Structure de l'économie

1 Avec un PIB de 2 240 Mds€ en 2013, le Brésil est la 7e économie mondiale, après avoir connu, pendant 10 ans, une croissance moyenne supérieure à 3,6% par an. 5e  population (201 millions d’habitants) et 5e territoire par la superficie,  le Brésil demeure une économie relativement fermée parmi les pays du G20 en raison d’un protectionnisme élevé et de problèmes de compétitivité à l’export (coût du travail élevé).  

La forte expansion de l’économie brésilienne a été tirée par un secteur primaire très performant (profitant à plein du « boomdes commodities ») et l’expansion de la consommation intérieure liée à une politique volontariste de redistribution (programme Bolsa Familia mis en place en 2003, indexation de l’économie incluant une valorisation annuelle des salaires, etc.).

Du côté de l’offre, le secteur primaire fait du Brésil un géant agricole et minier : ce secteur  représente 6% du PIB en 2013, a généré 54 M€ d’excédent et a permis au Brésil de se situer au 4e exportateur agricole mondial.
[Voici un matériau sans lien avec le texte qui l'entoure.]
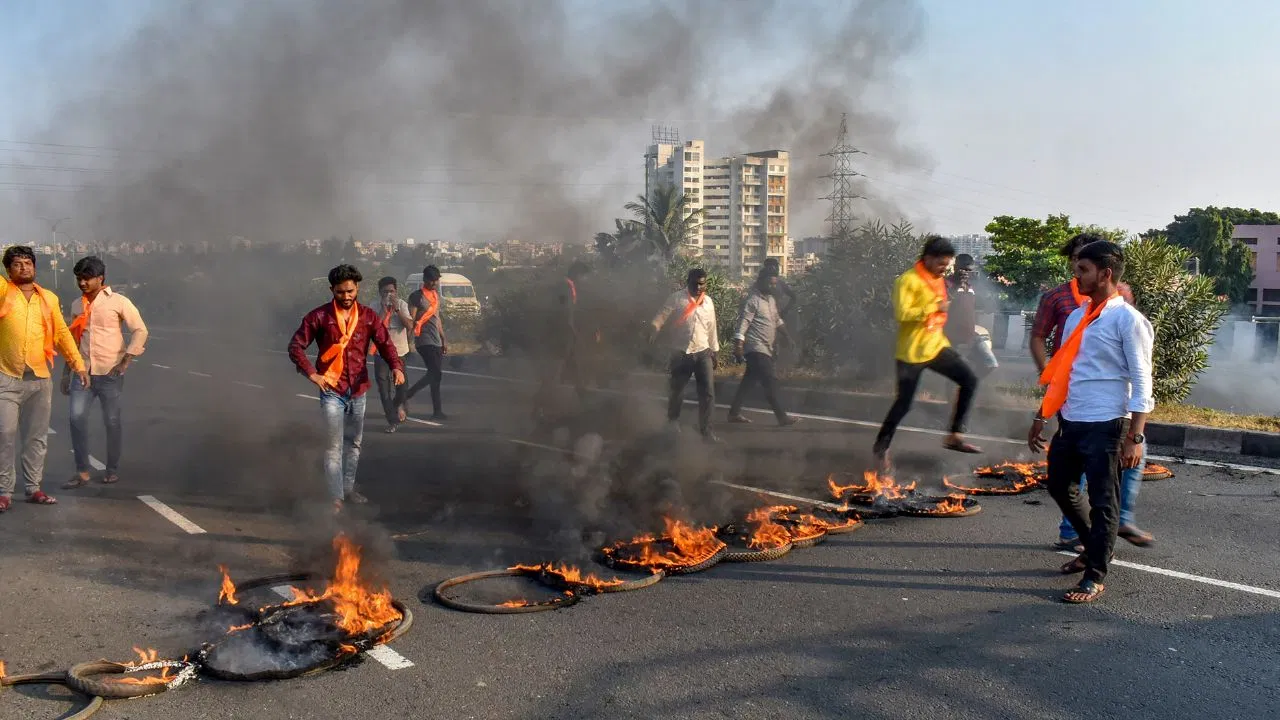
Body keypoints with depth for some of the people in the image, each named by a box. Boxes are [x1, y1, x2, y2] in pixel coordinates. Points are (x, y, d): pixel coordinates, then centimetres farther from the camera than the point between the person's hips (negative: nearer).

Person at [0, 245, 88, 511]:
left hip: (40, 378, 3)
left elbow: (62, 333, 12)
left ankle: (33, 488, 17)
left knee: (37, 436, 8)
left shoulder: (49, 298, 11)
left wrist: (78, 363, 7)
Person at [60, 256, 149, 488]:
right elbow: (72, 339, 19)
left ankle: (112, 469, 19)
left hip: (110, 373, -4)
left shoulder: (118, 302, -4)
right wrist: (66, 372, 17)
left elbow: (140, 331, -6)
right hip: (82, 372, 4)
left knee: (112, 421, 4)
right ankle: (82, 471, 3)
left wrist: (126, 361, -13)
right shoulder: (76, 305, 11)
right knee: (77, 418, -6)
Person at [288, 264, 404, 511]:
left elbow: (385, 343, -7)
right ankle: (336, 497, -3)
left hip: (358, 390, 4)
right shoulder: (319, 316, -5)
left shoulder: (368, 316, 2)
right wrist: (311, 373, -16)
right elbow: (296, 346, -4)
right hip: (331, 390, -4)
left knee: (354, 443, 17)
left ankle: (348, 487, 33)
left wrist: (396, 366, -26)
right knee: (334, 446, -7)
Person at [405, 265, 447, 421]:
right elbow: (411, 320, -10)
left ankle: (407, 395, 16)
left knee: (435, 374, 6)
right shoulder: (417, 296, -6)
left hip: (436, 341, 8)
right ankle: (437, 411, -6)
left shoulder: (436, 295, 18)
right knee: (436, 374, -13)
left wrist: (444, 340, 22)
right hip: (424, 340, -8)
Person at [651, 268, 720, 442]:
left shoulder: (708, 301, 9)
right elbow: (661, 317, -10)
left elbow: (711, 328, 16)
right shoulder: (676, 298, -5)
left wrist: (715, 353, 18)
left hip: (703, 353, 3)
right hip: (681, 353, -3)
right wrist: (653, 330, -31)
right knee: (676, 390, 11)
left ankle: (705, 429, 7)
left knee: (708, 393, -4)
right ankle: (672, 420, 38)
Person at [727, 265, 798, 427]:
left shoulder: (771, 299, 14)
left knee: (748, 381, 13)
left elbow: (777, 320, 25)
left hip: (766, 348, 9)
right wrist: (738, 345, -26)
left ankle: (734, 413, 21)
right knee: (770, 383, -8)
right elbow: (743, 324, -21)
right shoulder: (752, 300, -15)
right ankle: (782, 417, -5)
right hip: (756, 348, -9)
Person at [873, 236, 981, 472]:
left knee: (970, 380, -2)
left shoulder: (938, 278, 11)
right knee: (903, 403, -3)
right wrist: (934, 307, -24)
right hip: (911, 352, -8)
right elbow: (901, 314, -25)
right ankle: (881, 447, 16)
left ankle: (954, 436, 6)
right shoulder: (908, 280, -16)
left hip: (936, 346, 8)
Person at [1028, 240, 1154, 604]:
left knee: (1102, 502, 0)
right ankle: (1094, 548, 39)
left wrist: (1135, 437, -17)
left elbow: (1141, 383, -12)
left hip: (1105, 426, -8)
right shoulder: (1076, 316, 13)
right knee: (1060, 487, 18)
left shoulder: (1127, 320, -10)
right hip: (1070, 422, 8)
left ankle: (1095, 577, 10)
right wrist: (1040, 418, 18)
Le Brésil demeure le premier producteur mondial de café, de jus d’orange, de sucre, de soja et le 2e de viande bovine et de volaille. 
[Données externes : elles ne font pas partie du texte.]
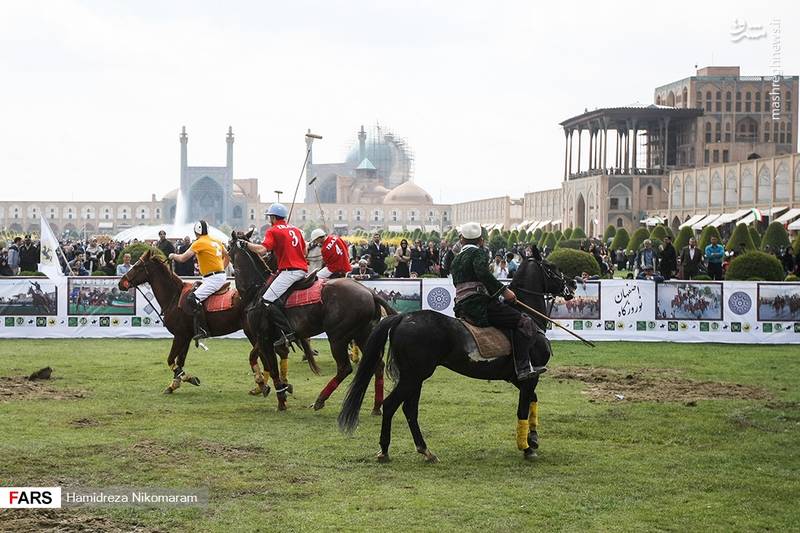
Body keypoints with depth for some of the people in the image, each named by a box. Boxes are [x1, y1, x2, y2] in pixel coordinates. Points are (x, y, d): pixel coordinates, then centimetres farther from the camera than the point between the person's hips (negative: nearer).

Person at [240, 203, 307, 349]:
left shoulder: (273, 231, -3)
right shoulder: (295, 229, 21)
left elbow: (262, 249, -16)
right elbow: (305, 251, 27)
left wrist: (245, 243, -3)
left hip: (289, 271, -9)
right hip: (303, 269, 9)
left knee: (268, 301, -13)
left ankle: (287, 332, -24)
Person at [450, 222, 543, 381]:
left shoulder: (456, 259, 23)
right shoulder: (478, 252, -2)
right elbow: (483, 274, -21)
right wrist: (504, 290, -16)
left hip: (462, 308, 9)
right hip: (479, 304, -9)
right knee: (524, 322, -9)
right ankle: (523, 367, -20)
Les ressources minières sont également abondamment exploitées, le Brésil étant notamment le 2e exportateur mondial et minerai de fer et les ressources du sous-sol regorgent de minerais (bauxite, or, manganèse, nickel, phosphate, platine, étain, uranium, terres rares) auxquels s’ajoute les réserves en pétrolières :

selon l’Agence internationale de l’énergie, le Brésil pourrait devenir le 6e producteur mondial d’or noir en 2035 avec une production 6 millions de barils/jours.

 

Le Brésil est également une économie de services (70% du PIB) dont le dynamisme a accompagné la croissance de la demande interne. A l’inverse, l’industrie brésilienne (25% du PIB) est aujourd’hui confrontée à une perte de compétitivité en lien avec le « coût Brésil » (qui inclut le manque de main d’œuvre qualifiée, une fiscalité complexe, la précarité des infrastructures de transports, l’excès d’intervention étatique, la corruption etc.), à la faiblesse de la demande domestique (incitée à consommer des produits importés) et à un manque d’investissement (lié notamment au difficile accès au crédit). 

La politique industrielle du Brésil est axée sur la promotion de « géants » nationaux (Petrobras, Vale, Embraer, etc.) dont les investissements jouent un rôle structurant sur l’ensemble du tissu économique brésilien.

Du côté de la demande, le Brésil se caractérise par un marché profond et en croissance avec une classe moyenne représentant plus de 50% de la population soit 100 millions d’habitants. Ceci est le résultat d’une politique de redistribution volontariste conduite durant les années Lula (2002-2010) durant lesquelles plus de 31 millions de brésiliens sont entrés dans la classe moyenne. 

L’attrait de ce grand marché (permettant par ailleurs un accès aux pays limitrophes via la zone du Mercosul) a fait du Brésil le 4e pays récepteur d’IDE en 2013 avec un montant de 65 Md$.

En effet en raison de la présence de barrières protectionniste, une implantation locale est souvent nécessaire pour pénétrer ce marché :

le taux d’ouverture du Brésil demeure faible (9,6% contre 22% en France) et la part du commerce avec le Brésil dans les échanges mondiaux n’est que de 1,3% en 2013. 

Les IDE ne compensent toutefois pas la faiblesse générale de l’investissement dans le pays (tombé à moins de 17% du PIB en 2014 contre 25% en moyenne dans les autres pays émergents), en particulier du secteur privé, faiblesse liée au coût prohibitif des emprunts (taux directeur de la Banque Centrale à 11,25% en octobre 2014) et au manque d’épargne domestique (12% du PIB).